━━━━━ Bagian Teks

Man Kafara Billāhi Min Ba`di 'Īmānihi 'Illā Man 'Ukriha Wa Qalbuhu Muţma'innun Bil-'Īmāni Wa Lakin Man Sharaĥa Bil-Kufri Şadrāan Fa`alayhim Ghađabun Mina Allāhi Wa Lahum `Adhābun `Ažīmun. (an-Naḥl 16:106)
Barangsiapa kafir kepada Allah setelah dia beriman (dia mendapat kemurkaan Allah), kecuali orang yang dipaksa kafir padahal hatinya tetap tenang dalam beriman (dia tidak berdosa), tetapi orang yang melapangkan dadanya untuk kekafiran, maka kemurkaan Allah menimpanya dan mereka akan mendapat azab yang besar. (QS. [16] An-Nahl : 106)
1 Tafsir Ringkas Kemenag
Barang siapa kembali kafir kepada Allah setelah dia beriman kepada ajaran-Nya dengan bukti-bukti kebenaran-Nya-kecuali orang yang dipaksa kafir lalu menyatakan kekafirannya di bawah paksaan itu, padahal hatinya tetap tenang dalam beriman, maka dia tidaklah berdosa-tetapi orang yang melapangkan dadanya untuk kekafiran dan menyatakannya dengan suka rela, maka kemurkaan Allah yang amat besar akan menimpanya di dunia, dan mereka pun akan mendapat azab yang besar berupa siksa neraka di akhirat.
2 Tafsir Lengkap Kemenag
Dalam ayat ini, Allah swt menerangkan tentang ancaman keras terhadap riddah (murtad) yakni kufur kembali sesudah beriman, mengutama-kan kesesatan dari petunjuk (hidayah)-Nya. Mereka mendapat kemurkaan dan azab Allah, kecuali dalam kondisi terpaksa. Misalnya, mereka menyatakan murtad dengan lidah karena jiwanya terancam, namun hati mereka tetap penuh dengan keimanan. Tidak ada dosa dan tuntutan hukum kepadanya, selama ia tetap beriman. Rasulullah bersabda: Tidak dicatat amal umatku (karena) kekeliruan, lupa, dan mereka terpaksa. (Riwayat ath-thabrani dari sauban)

━━━━━━━━━━

- Tujuan Tugas:
A) Tuliskan ulang kata demi kata sebagian teks tafsir An-Nahl ayat 106. Mulailah pada kata-kata "Barangsiapa kafir kepada" dan berhentilah setelah kata-kata "An-Nahl : 106)".
B) Lanjutkan teks tafsir An-Nahl ayat 106 mulai dari akhir bagian yang tersaji.

━━━━━ Bahan yang Diambil

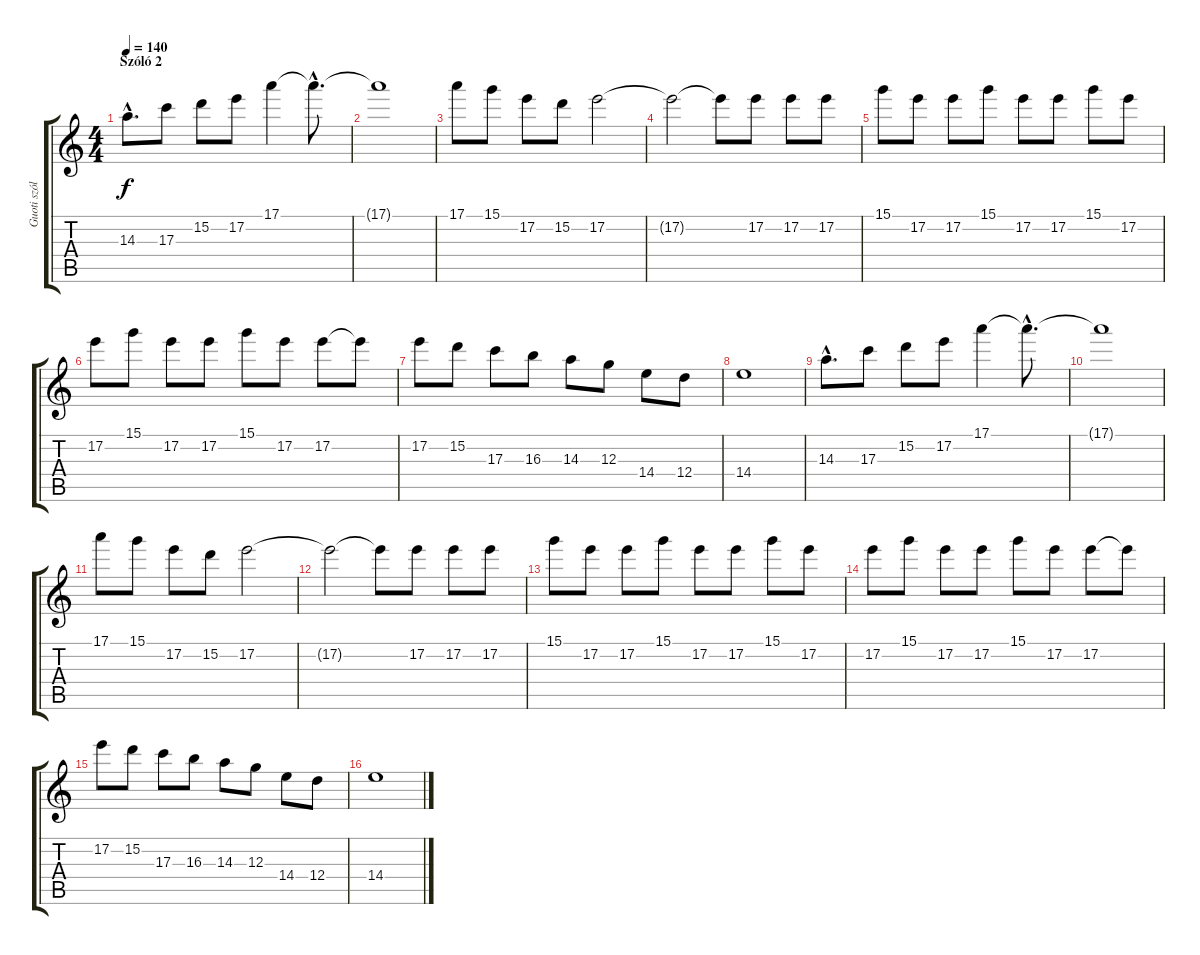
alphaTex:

\track ("Guoti szóló" "Guoti szól") {instrument overdrivenguitar}
\staff {score tabs}
\tuning (E4 B3 G3 D3 A2 E2) {hide}
\ts (4 4)
\section ("" "Szóló 2")
\tempo 140
\clef g2
\ks c
14.3{hac}.8{d dy f} 17.3.8 15.2.8 17.2.8 17.1.4 17.1{hac t}.8{d} |
17.1{t}.1 |
17.1.8 15.1.8 17.2.8 15.2.8 17.2.2 |
17.2{t}.2 17.2{t}.8 17.2.8 17.2.8 17.2.8 |
15.1.8 17.2.8 17.2.8 15.1.8 17.2.8 17.2.8 15.1.8 17.2.8 |
17.2.8 15.1.8 17.2.8 17.2.8 15.1.8 17.2.8 17.2.8 17.2{t}.8 |
17.2.8 15.2.8 17.3.8 16.3.8 14.3.8 12.3.8 14.4.8 12.4.8 |
14.4.1 |
14.3{hac}.8{d} 17.3.8 15.2.8 17.2.8 17.1.4 17.1{hac t}.8{d} |
17.1{t}.1 |
17.1.8 15.1.8 17.2.8 15.2.8 17.2.2 |
17.2{t}.2 17.2{t}.8 17.2.8 17.2.8 17.2.8 |
15.1.8 17.2.8 17.2.8 15.1.8 17.2.8 17.2.8 15.1.8 17.2.8 |
17.2.8 15.1.8 17.2.8 17.2.8 15.1.8 17.2.8 17.2.8 17.2{t}.8 |
17.2.8 15.2.8 17.3.8 16.3.8 14.3.8 12.3.8 14.4.8 12.4.8 |
14.4.1
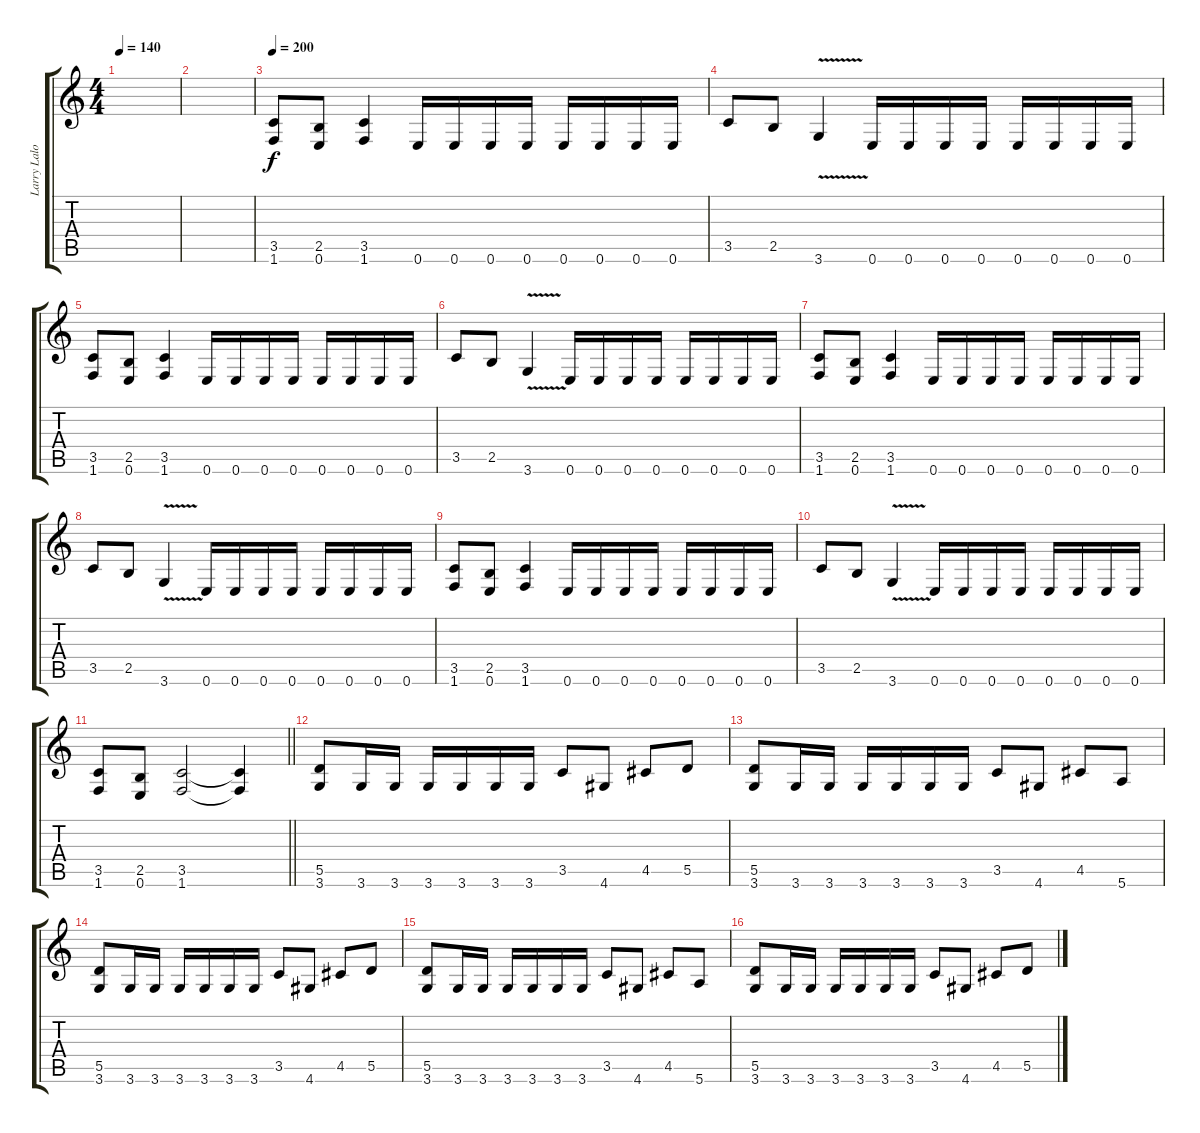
\track ("Larry Lalonde" "Larry Lalo") {instrument distortionguitar}
\staff {score tabs}
\tuning (E4 B3 G3 D3 A2 E2) {hide}
\ts (4 4)
\tempo 140
\clef g2
\ks c
|
|
\tempo 200
(3.5 1.6).8 (2.5 0.6).8 (3.5 1.6).4 0.6.16 0.6.16 0.6.16 0.6.16 0.6.16 0.6.16 0.6.16 0.6.16 |
3.5.8 2.5.8 3.6{v}.4 0.6.16 0.6.16 0.6.16 0.6.16 0.6.16 0.6.16 0.6.16 0.6.16 |
(3.5 1.6).8 (2.5 0.6).8 (3.5 1.6).4 0.6.16 0.6.16 0.6.16 0.6.16 0.6.16 0.6.16 0.6.16 0.6.16 |
3.5.8 2.5.8 3.6{v}.4 0.6.16 0.6.16 0.6.16 0.6.16 0.6.16 0.6.16 0.6.16 0.6.16 |
(3.5 1.6).8 (2.5 0.6).8 (3.5 1.6).4 0.6.16 0.6.16 0.6.16 0.6.16 0.6.16 0.6.16 0.6.16 0.6.16 |
3.5.8 2.5.8 3.6{v}.4 0.6.16 0.6.16 0.6.16 0.6.16 0.6.16 0.6.16 0.6.16 0.6.16 |
(3.5 1.6).8 (2.5 0.6).8 (3.5 1.6).4 0.6.16 0.6.16 0.6.16 0.6.16 0.6.16 0.6.16 0.6.16 0.6.16 |
3.5.8 2.5.8 3.6{v}.4 0.6.16 0.6.16 0.6.16 0.6.16 0.6.16 0.6.16 0.6.16 0.6.16 |
\barLineRight lightlight
(3.5 1.6).8 (2.5 0.6).8 (3.5 1.6).2 (3.5{t} 1.6{t}).4 |
(5.5 3.6).8 3.6.16 3.6.16 3.6.16 3.6.16 3.6.16 3.6.16 3.5.8 4.6.8 4.5.8 5.5.8 |
(5.5 3.6).8 3.6.16 3.6.16 3.6.16 3.6.16 3.6.16 3.6.16 3.5.8 4.6.8 4.5.8 5.6.8 |
(5.5 3.6).8 3.6.16 3.6.16 3.6.16 3.6.16 3.6.16 3.6.16 3.5.8 4.6.8 4.5.8 5.5.8 |
(5.5 3.6).8 3.6.16 3.6.16 3.6.16 3.6.16 3.6.16 3.6.16 3.5.8 4.6.8 4.5.8 5.6.8 |
(5.5 3.6).8 3.6.16 3.6.16 3.6.16 3.6.16 3.6.16 3.6.16 3.5.8 4.6.8 4.5.8 5.5.8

━━━━━━━━━━

- Jawaban Tiap Tugas:
A)
Barangsiapa kafir kepada Allah setelah dia beriman (dia mendapat kemurkaan Allah), kecuali orang yang dipaksa kafir padahal hatinya tetap tenang dalam beriman (dia tidak berdosa), tetapi orang yang melapangkan dadanya untuk kekafiran, maka kemurkaan Allah menimpanya dan mereka akan mendapat azab yang besar. (QS. [16] An-Nahl : 106)

B)
3 Tafsir Ibnu Katsir
Allah Swt. menyebutkan perihal orang yang kafir sesudah beriman dan menyaksikan kebenaran, lalu ia melegakan dadanya untuk kekafiran dan merasa tenang dengan kekafirannya. Allah Swt. murka terhadap orang tersebut, karena ia telah beriman, tetapi kemudian menggantikannya dengan kekafiran. Di hari akhirat nanti mereka akan mendapat siksa yang besar, disebabkan mereka lebih menyukai kehidupan dunia daripada akhirat. Sebagai buktinya ialah mereka rela murtad dari Islam demi memperoleh imbalan duniawi. Allah tidak memberi petunjuk kepada hati mereka serta tidak mengukuhkan mereka pada agama yang hak, karenanya hati mereka terkunci mati, dan mereka tidak dapat memikirkan sesuatu pun yang bermanfaat bagi diri mereka (di hari kemudian), pendengaran serta penglihatan mereka terkunci pula, sehingga mereka tidak dapat memanfaatkan secara semestinya, dan pendengaran serta penglihatan mereka tidak dapat memberikan suatu manfaat pun kepada mereka. Mereka dalam keadaan lalai akan akibat buruk yang ditakdirkan atas diri mereka.
4 Tafsir Al-Jalalain
(Barang siapa yang kafir kepada Allah sesudah dia beriman, kecuali orang yang dipaksa) untuk mengucapkan kalimat kekafiran kemudian ia terpaksa mengucapkannya (padahal hatinya tetap tenang dalam beriman) lafal man dianggap sebagai mubtada, atau syarthiyah sedangkan khabar atau jawabnya ialah: maka bagi mereka ancaman yang keras. Pengertian ini ditunjukkan oleh firman selanjutnya, yaitu: (akan tetapi orang yang melapangkan dadanya untuk kekafiran) yakni hatinya menerima kekafiran dengan lapang (maka kemurkaan Allah menimpanya dan baginya azab yang besar).
5 Tafsir Quraish Shihab (Al-Misbah)
Sesungguhnya orang-orang yang mengikrarkan kekufuran setelah mereka beriman, akan mendapatkan murka Allah. Kecuali orang yang diperintah secara paksa untuk mengucapkan ikrar itu sementara hati mereka penuh dengan keimanan. Orang seperti itu akan selamat dari murka Allah. Akan tetapi orang-orang yang merasa lega hatinya dengan kekufuran itu, dan ikrar lisannya sesuai dengan apa yang ada dalam hati, maka mereka itu akan mendapat murka besar dari Allah. Dan di akhirat kelak, Dia akan menurunkan pada mereka siksa yang besar.